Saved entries
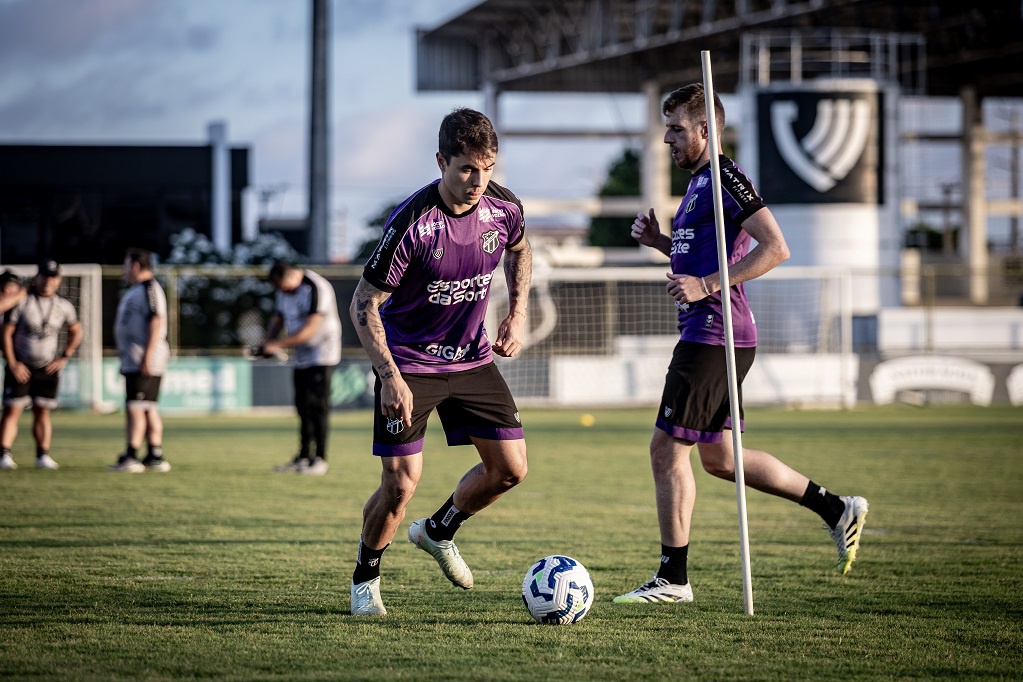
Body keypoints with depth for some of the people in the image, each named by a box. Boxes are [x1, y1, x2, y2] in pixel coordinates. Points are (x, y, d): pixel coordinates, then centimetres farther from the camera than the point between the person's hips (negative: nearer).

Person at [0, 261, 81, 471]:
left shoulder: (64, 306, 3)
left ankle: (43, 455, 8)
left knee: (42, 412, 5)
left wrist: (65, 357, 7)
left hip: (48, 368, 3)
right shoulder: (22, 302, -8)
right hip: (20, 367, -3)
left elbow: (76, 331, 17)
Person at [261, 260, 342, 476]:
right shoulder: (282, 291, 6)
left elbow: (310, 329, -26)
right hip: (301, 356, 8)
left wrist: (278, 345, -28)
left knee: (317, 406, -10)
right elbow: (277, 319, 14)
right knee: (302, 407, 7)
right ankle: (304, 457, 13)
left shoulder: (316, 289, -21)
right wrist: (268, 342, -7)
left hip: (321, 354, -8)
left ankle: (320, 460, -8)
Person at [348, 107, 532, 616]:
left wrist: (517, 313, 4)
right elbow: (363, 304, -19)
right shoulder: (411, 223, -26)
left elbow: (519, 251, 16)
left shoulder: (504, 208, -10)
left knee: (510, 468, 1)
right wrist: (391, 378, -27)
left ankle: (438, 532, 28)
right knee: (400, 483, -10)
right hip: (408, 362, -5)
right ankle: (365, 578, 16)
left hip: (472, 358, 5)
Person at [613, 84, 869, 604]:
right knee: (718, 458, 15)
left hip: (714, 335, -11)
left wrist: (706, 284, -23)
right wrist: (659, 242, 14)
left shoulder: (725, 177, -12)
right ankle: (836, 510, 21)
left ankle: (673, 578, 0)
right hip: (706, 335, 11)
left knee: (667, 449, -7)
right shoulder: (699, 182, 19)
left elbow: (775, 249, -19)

What the exercise asks:
Revise the records above by swapping every "wrist" for "hand" and keeping everything else the same. Leave out the pictures.

Written response:
Body keypoints with depth for some of the people in the image, each named by a box. Boxes are [x1, y1, x2, y2] in pixel coordinates. Points are (x, y, d): pixel coordinates, then centimetres farther from the camera than the point between the person's hips (negative: nearer).

Person at [0, 261, 81, 471]:
left shoulder: (64, 306, 3)
left ankle: (43, 455, 8)
left knee: (42, 412, 5)
left hand: (65, 357, 7)
left hip: (48, 368, 3)
right shoulder: (22, 302, -8)
right hip: (20, 367, -3)
left elbow: (76, 331, 17)
Person at [261, 260, 342, 476]:
right shoulder: (282, 291, 6)
left elbow: (310, 329, -26)
right hip: (301, 356, 8)
left hand: (278, 345, -28)
left knee: (317, 406, -10)
right elbow: (277, 319, 14)
right knee: (302, 407, 7)
right ankle: (304, 457, 13)
left shoulder: (316, 289, -21)
right hand: (268, 342, -7)
left hip: (321, 354, -8)
left ankle: (320, 460, -8)
Person at [348, 107, 532, 616]:
left hand: (517, 313, 4)
right elbow: (363, 304, -19)
right shoulder: (411, 223, -26)
left elbow: (519, 251, 16)
left shoulder: (504, 208, -10)
left knee: (510, 468, 1)
right hand: (391, 378, -27)
left ankle: (438, 532, 28)
right knee: (400, 483, -10)
right hip: (408, 362, -5)
right ankle: (365, 578, 16)
left hip: (472, 358, 5)
Person at [613, 84, 869, 604]:
right knee: (718, 458, 15)
left hip: (714, 335, -11)
left hand: (706, 284, -23)
right hand: (659, 242, 14)
left shoulder: (725, 177, -12)
right ankle: (836, 510, 21)
left ankle: (673, 578, 0)
right hip: (706, 335, 11)
left knee: (667, 449, -7)
right shoulder: (699, 182, 19)
left elbow: (775, 249, -19)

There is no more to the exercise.